Using archival footage, Homayoun begins his survey in 1933 with Haji Agha, the Cinema Actor, the country's first sound film, and ends with A Time for Drunken Horses (2000) about some Kurdish brothers and their attempts to survive in hard times. This documentary shows how filmmakers tried to offer alternatives to various regimes from the decades-long reign of Reza Shah Pahlevi and his son to the rise of Khomeini and the genesis of the Islamic Republic.

In 1979, Hollywood films were banned in Iran and 125 theatres were burned down or closed in an effort to lessen the impact of the West. During the eight-year war with Iraq, the Islamic Republic tried to convince filmmakers to make movies about young men dying in battle and being rewarded with paradise. Those directors who depicted war as hell were told to rework their movies.

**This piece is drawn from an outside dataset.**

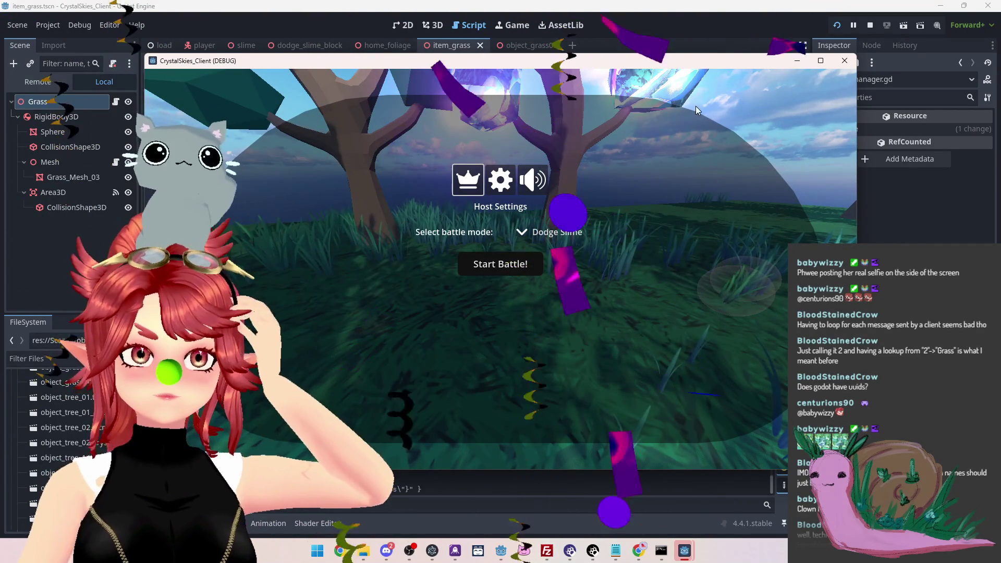
{"action": "left_click", "coordinate": [870, 25]}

In the 1990s Iranian filmmakers excelled with distinctive looking dramas about children, nature, poetry, and traditional values while the rest of the world tried to copy Hollywood with action dramas and other violent fare. The fundamentalist regimes, according to Homayoun, went along with these mystical movies and to the present day, they offer a humanistic and non-violent alterative to the mainstream commercial fare of the West.